Generally, the use of operational amplifiers is common in circuit design. Traditionally, an operational amplifier (op-amp) comprised a single transistor pair with one of the differential inputs coupled to a single transistor. These single transistor pair op-amps generally could only operate with a common mode voltage VCM that had a magnitude such that the gate-to-source voltage VGS of each transistor was greater than the threshold voltage Vt. Any magnitude of the common mode voltage VCM that did not meet this condition caused the op-amp to be in an inoperable mode. Thus, these op-amps could not be operated at any common-mode voltage VCM between the power source rails, or in other words, could not operate rail-to-rail.

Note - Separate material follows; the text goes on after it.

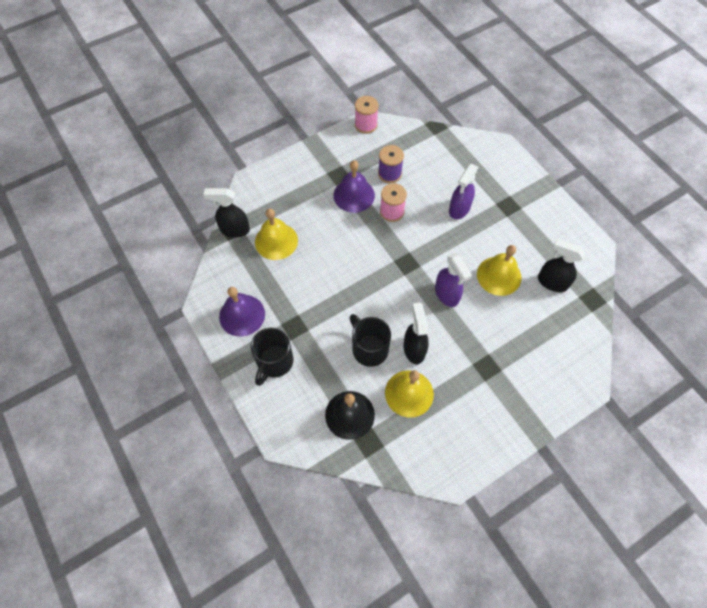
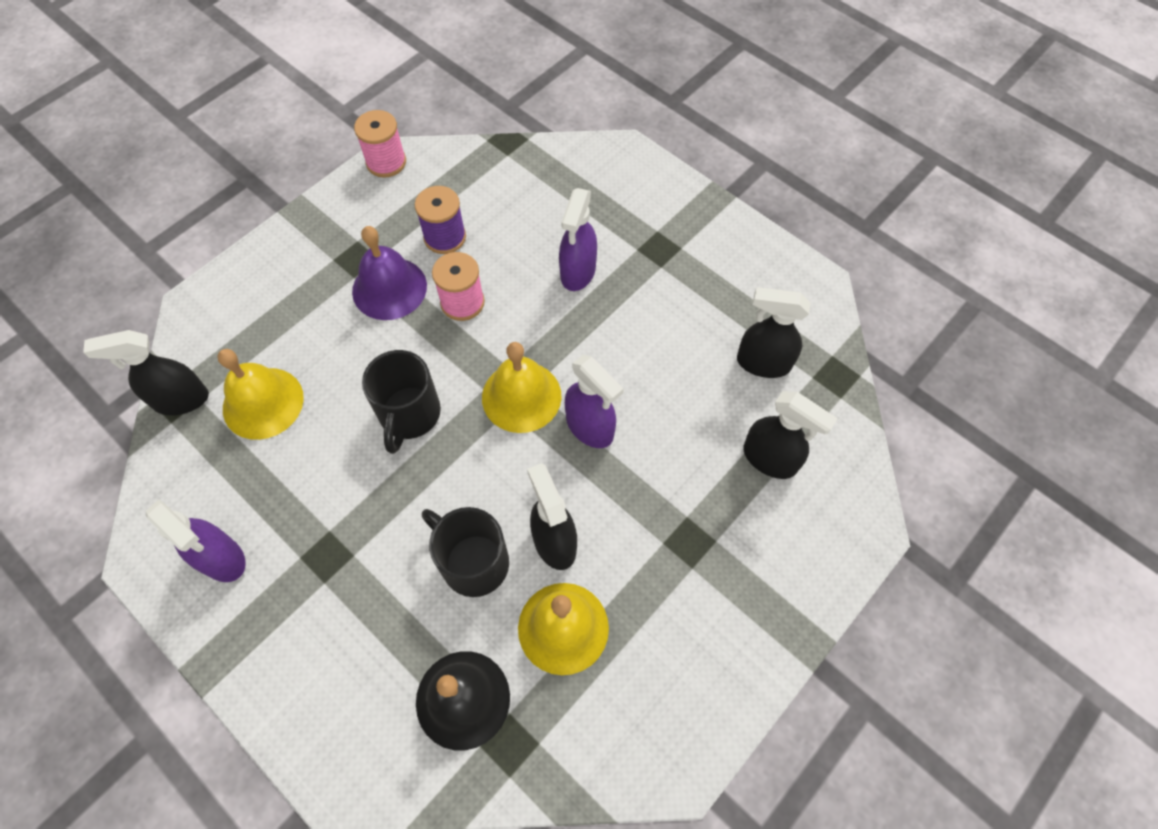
camera: 15 degrees left, 0 degrees up
purple bell [219,287,265,337] -> purple spray bottle [146,499,246,582]
black mug [251,328,294,386] -> black mug moved to [362,350,441,454]
yellow bell [477,245,521,296] -> yellow bell moved to [482,342,562,433]
none -> black spray bottle [743,391,838,479]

As the voltage of power sources decreased, the need to operate an op-amp rail-to-rail generally increased. In response to this need, complementary transistor pairs op-amps were introduced that comprised both a p-channel field effect transistor (PFET) pair and an n-channel field effect transistor (NFET) pair. These op-amps allowed rail-to-rail operation, but because the operation ranges of the PFET pair and the NFET pair overlapped in only a portion of the rail-to-rail common mode voltage VCM range, the transconductance of the op-amp GM was not generally constant. For example, when only the PFET pair was conducting, the transconductance GM was much less than the transconductance GM when both the PFET pair and NFET pair were conducting. This non-constant transconductance GM introduced problems in some circuit designs, for example, for frequency compensation for negative feedback.
Subsequent op-amps attempted to address this non-constant transconductance GM in complementary transistor pairs op-amps by steering the current through one of the transistor pairs when the other pair was not conducting to increase the transconductance GM during that operation. One way this was accomplished was by using current-mirror circuits. As a transistor pair became non-conducting, current from the pair's constant current source would be diverted into a current-mirror. The output of the current-mirror would be coupled in parallel with the other transistor pair's constant current source such that as current was diverted into the current-mirror, the current flowing through the other transistor pair would be increased. This typically would increase the transconductance GM of the op-amp while only one pair was conducting.
However, these prior art attempts to create a constant transconductance generally cause the current that flows in the op-amps to be greatly increased. This causes a much larger power consumption. Accordingly, there is a need in the art for a configuration for a complementary transistor pairs op-amp that realizes both a constant transconductance GM and lower current flows.